After installing the treadmills and desks in the offices of five employees, Cifuentes and his research team conducted focus groups and found that most of the volunteers are using the standing desks but not the treadmills.
One of the participants, Director of Human Resources and Payroll Operations Hilary Clark explained: “I’m finding that I can be productive on the treadmill while reading emails and talking on the phone,” says Clark. “I find it more difficult concentrating on a spreadsheet, entering information in a database and using a calculator while walking. It really is about finding what works best for you and adjusting.”
However, she added: “I feel so much better not being stuck in a chair,” she says. “My mind seems to work faster and I process information better.” “All participants are now standing all day long,” says Cifuentes. “It might not seem like much but when you stand, you are moving without realising it.”

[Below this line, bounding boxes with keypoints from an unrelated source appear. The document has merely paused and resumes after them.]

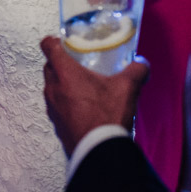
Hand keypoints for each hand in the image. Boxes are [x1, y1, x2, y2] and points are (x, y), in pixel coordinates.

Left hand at [41, 36, 149, 156]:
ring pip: (52, 87)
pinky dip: (66, 103)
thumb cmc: (106, 115)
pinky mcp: (56, 124)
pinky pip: (57, 107)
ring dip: (62, 84)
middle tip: (78, 65)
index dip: (53, 41)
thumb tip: (142, 64)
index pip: (48, 46)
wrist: (99, 150)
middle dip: (60, 63)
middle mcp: (53, 88)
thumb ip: (136, 70)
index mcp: (64, 72)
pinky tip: (84, 108)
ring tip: (83, 88)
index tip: (63, 42)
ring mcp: (52, 107)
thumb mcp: (127, 87)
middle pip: (49, 67)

With the health and safety executive research predicting that by 2050 the prevalence of obesity will affect 60 per cent of adult men, 50 per cent of adult women and 25 per cent of children, there is literally a growing market for larger furniture and fittings.
So it’s to be hoped that products such as the “gym” treadmill – which says Cifuentes is not yet ready for mass consumption in offices, will play some part in helping to reverse the obesity trend.